(INPUT RECORDS):
○ ○ ○ ○ ○
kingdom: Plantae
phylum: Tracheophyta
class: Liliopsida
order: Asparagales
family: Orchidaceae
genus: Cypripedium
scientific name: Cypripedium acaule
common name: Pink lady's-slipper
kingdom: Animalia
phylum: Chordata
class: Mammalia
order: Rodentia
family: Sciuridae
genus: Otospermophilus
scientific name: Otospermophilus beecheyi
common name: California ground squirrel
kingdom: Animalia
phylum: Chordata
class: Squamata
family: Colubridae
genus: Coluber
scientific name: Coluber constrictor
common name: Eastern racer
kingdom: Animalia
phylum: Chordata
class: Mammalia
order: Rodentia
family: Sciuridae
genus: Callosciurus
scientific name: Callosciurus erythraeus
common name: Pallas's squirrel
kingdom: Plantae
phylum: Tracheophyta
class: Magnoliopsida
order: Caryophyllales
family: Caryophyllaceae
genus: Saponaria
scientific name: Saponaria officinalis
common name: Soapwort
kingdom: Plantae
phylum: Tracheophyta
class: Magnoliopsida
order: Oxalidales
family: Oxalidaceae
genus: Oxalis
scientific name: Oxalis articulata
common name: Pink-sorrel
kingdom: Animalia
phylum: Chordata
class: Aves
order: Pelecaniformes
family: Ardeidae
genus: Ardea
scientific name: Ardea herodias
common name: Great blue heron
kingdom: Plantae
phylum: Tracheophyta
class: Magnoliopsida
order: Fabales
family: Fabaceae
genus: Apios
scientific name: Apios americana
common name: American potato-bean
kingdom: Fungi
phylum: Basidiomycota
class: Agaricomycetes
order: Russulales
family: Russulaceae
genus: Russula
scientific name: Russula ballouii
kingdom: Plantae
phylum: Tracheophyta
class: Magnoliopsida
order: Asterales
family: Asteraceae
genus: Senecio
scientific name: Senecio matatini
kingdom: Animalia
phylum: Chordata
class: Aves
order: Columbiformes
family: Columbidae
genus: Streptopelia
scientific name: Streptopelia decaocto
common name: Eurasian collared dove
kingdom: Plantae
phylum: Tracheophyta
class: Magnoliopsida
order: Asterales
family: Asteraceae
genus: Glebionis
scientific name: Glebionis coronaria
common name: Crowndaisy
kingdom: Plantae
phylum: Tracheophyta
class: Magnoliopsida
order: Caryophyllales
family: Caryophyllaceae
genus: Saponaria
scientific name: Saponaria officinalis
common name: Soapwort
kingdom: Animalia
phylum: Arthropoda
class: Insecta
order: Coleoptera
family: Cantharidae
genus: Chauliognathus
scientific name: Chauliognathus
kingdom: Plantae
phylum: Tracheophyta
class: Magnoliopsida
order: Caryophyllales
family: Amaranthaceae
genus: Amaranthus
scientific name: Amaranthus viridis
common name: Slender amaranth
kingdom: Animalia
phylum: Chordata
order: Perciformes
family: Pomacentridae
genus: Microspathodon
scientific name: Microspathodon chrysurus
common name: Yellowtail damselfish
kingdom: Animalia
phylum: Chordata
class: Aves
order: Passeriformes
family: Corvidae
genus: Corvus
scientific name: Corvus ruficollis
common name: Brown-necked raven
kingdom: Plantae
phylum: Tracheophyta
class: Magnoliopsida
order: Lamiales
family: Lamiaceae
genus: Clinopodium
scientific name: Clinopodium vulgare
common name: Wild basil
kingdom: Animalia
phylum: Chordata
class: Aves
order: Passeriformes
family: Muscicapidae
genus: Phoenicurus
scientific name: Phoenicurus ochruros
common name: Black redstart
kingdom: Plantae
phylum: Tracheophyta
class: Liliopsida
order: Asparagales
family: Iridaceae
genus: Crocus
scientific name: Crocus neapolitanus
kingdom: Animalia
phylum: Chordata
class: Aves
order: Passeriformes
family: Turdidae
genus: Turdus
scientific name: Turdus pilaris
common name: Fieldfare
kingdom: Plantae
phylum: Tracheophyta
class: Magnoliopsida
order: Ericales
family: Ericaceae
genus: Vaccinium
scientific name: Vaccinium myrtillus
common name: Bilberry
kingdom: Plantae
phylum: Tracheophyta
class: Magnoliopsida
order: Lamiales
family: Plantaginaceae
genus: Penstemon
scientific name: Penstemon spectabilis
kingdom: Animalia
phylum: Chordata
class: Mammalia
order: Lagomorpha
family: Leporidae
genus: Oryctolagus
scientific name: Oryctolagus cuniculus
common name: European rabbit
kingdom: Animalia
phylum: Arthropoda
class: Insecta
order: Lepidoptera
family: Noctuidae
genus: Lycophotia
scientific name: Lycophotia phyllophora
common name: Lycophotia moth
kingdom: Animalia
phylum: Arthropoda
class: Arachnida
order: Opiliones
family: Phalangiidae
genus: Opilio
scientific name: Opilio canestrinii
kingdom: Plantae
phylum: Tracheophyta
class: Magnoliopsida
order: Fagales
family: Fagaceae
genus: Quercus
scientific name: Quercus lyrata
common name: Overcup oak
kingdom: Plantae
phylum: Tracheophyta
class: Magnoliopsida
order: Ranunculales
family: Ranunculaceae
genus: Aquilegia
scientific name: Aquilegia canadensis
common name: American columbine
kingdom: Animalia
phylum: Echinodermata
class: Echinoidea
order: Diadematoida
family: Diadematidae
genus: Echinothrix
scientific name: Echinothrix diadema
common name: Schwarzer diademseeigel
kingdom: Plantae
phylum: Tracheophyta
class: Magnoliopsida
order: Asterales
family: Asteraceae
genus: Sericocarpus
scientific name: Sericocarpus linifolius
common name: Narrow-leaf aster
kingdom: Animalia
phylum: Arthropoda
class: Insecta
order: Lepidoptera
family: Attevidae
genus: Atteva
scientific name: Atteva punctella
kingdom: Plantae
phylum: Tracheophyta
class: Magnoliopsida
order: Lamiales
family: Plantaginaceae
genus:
○ ○ ○ ○ ○
(WHAT YOU WILL DO): Please reproduce all of the material above, substituting "vernacular name" for every "common name" and leaving everything else unchanged.

(ANSWER BELOW):
kingdom: Plantae
phylum: Tracheophyta
class: Liliopsida
order: Asparagales
family: Orchidaceae
genus: Cypripedium
scientific name: Cypripedium acaule
vernacular name: Pink lady's-slipper
kingdom: Animalia
phylum: Chordata
class: Mammalia
order: Rodentia
family: Sciuridae
genus: Otospermophilus
scientific name: Otospermophilus beecheyi
vernacular name: California ground squirrel
kingdom: Animalia
phylum: Chordata
class: Squamata
family: Colubridae
genus: Coluber
scientific name: Coluber constrictor
vernacular name: Eastern racer
kingdom: Animalia
phylum: Chordata
class: Mammalia
order: Rodentia
family: Sciuridae
genus: Callosciurus
scientific name: Callosciurus erythraeus
vernacular name: Pallas's squirrel
kingdom: Plantae
phylum: Tracheophyta
class: Magnoliopsida
order: Caryophyllales
family: Caryophyllaceae
genus: Saponaria
scientific name: Saponaria officinalis
vernacular name: Soapwort
kingdom: Plantae
phylum: Tracheophyta
class: Magnoliopsida
order: Oxalidales
family: Oxalidaceae
genus: Oxalis
scientific name: Oxalis articulata
vernacular name: Pink-sorrel
kingdom: Animalia
phylum: Chordata
class: Aves
order: Pelecaniformes
family: Ardeidae
genus: Ardea
scientific name: Ardea herodias
vernacular name: Great blue heron
kingdom: Plantae
phylum: Tracheophyta
class: Magnoliopsida
order: Fabales
family: Fabaceae
genus: Apios
scientific name: Apios americana
vernacular name: American potato-bean
kingdom: Fungi
phylum: Basidiomycota
class: Agaricomycetes
order: Russulales
family: Russulaceae
genus: Russula
scientific name: Russula ballouii
kingdom: Plantae
phylum: Tracheophyta
class: Magnoliopsida
order: Asterales
family: Asteraceae
genus: Senecio
scientific name: Senecio matatini
kingdom: Animalia
phylum: Chordata
class: Aves
order: Columbiformes
family: Columbidae
genus: Streptopelia
scientific name: Streptopelia decaocto
vernacular name: Eurasian collared dove
kingdom: Plantae
phylum: Tracheophyta
class: Magnoliopsida
order: Asterales
family: Asteraceae
genus: Glebionis
scientific name: Glebionis coronaria
vernacular name: Crowndaisy
kingdom: Plantae
phylum: Tracheophyta
class: Magnoliopsida
order: Caryophyllales
family: Caryophyllaceae
genus: Saponaria
scientific name: Saponaria officinalis
vernacular name: Soapwort
kingdom: Animalia
phylum: Arthropoda
class: Insecta
order: Coleoptera
family: Cantharidae
genus: Chauliognathus
scientific name: Chauliognathus
kingdom: Plantae
phylum: Tracheophyta
class: Magnoliopsida
order: Caryophyllales
family: Amaranthaceae
genus: Amaranthus
scientific name: Amaranthus viridis
vernacular name: Slender amaranth
kingdom: Animalia
phylum: Chordata
order: Perciformes
family: Pomacentridae
genus: Microspathodon
scientific name: Microspathodon chrysurus
vernacular name: Yellowtail damselfish
kingdom: Animalia
phylum: Chordata
class: Aves
order: Passeriformes
family: Corvidae
genus: Corvus
scientific name: Corvus ruficollis
vernacular name: Brown-necked raven
kingdom: Plantae
phylum: Tracheophyta
class: Magnoliopsida
order: Lamiales
family: Lamiaceae
genus: Clinopodium
scientific name: Clinopodium vulgare
vernacular name: Wild basil
kingdom: Animalia
phylum: Chordata
class: Aves
order: Passeriformes
family: Muscicapidae
genus: Phoenicurus
scientific name: Phoenicurus ochruros
vernacular name: Black redstart
kingdom: Plantae
phylum: Tracheophyta
class: Liliopsida
order: Asparagales
family: Iridaceae
genus: Crocus
scientific name: Crocus neapolitanus
kingdom: Animalia
phylum: Chordata
class: Aves
order: Passeriformes
family: Turdidae
genus: Turdus
scientific name: Turdus pilaris
vernacular name: Fieldfare
kingdom: Plantae
phylum: Tracheophyta
class: Magnoliopsida
order: Ericales
family: Ericaceae
genus: Vaccinium
scientific name: Vaccinium myrtillus
vernacular name: Bilberry
kingdom: Plantae
phylum: Tracheophyta
class: Magnoliopsida
order: Lamiales
family: Plantaginaceae
genus: Penstemon
scientific name: Penstemon spectabilis
kingdom: Animalia
phylum: Chordata
class: Mammalia
order: Lagomorpha
family: Leporidae
genus: Oryctolagus
scientific name: Oryctolagus cuniculus
vernacular name: European rabbit
kingdom: Animalia
phylum: Arthropoda
class: Insecta
order: Lepidoptera
family: Noctuidae
genus: Lycophotia
scientific name: Lycophotia phyllophora
vernacular name: Lycophotia moth
kingdom: Animalia
phylum: Arthropoda
class: Arachnida
order: Opiliones
family: Phalangiidae
genus: Opilio
scientific name: Opilio canestrinii
kingdom: Plantae
phylum: Tracheophyta
class: Magnoliopsida
order: Fagales
family: Fagaceae
genus: Quercus
scientific name: Quercus lyrata
vernacular name: Overcup oak
kingdom: Plantae
phylum: Tracheophyta
class: Magnoliopsida
order: Ranunculales
family: Ranunculaceae
genus: Aquilegia
scientific name: Aquilegia canadensis
vernacular name: American columbine
kingdom: Animalia
phylum: Echinodermata
class: Echinoidea
order: Diadematoida
family: Diadematidae
genus: Echinothrix
scientific name: Echinothrix diadema
vernacular name: Schwarzer diademseeigel
kingdom: Plantae
phylum: Tracheophyta
class: Magnoliopsida
order: Asterales
family: Asteraceae
genus: Sericocarpus
scientific name: Sericocarpus linifolius
vernacular name: Narrow-leaf aster
kingdom: Animalia
phylum: Arthropoda
class: Insecta
order: Lepidoptera
family: Attevidae
genus: Atteva
scientific name: Atteva punctella
kingdom: Plantae
phylum: Tracheophyta
class: Magnoliopsida
order: Lamiales
family: Plantaginaceae
genus:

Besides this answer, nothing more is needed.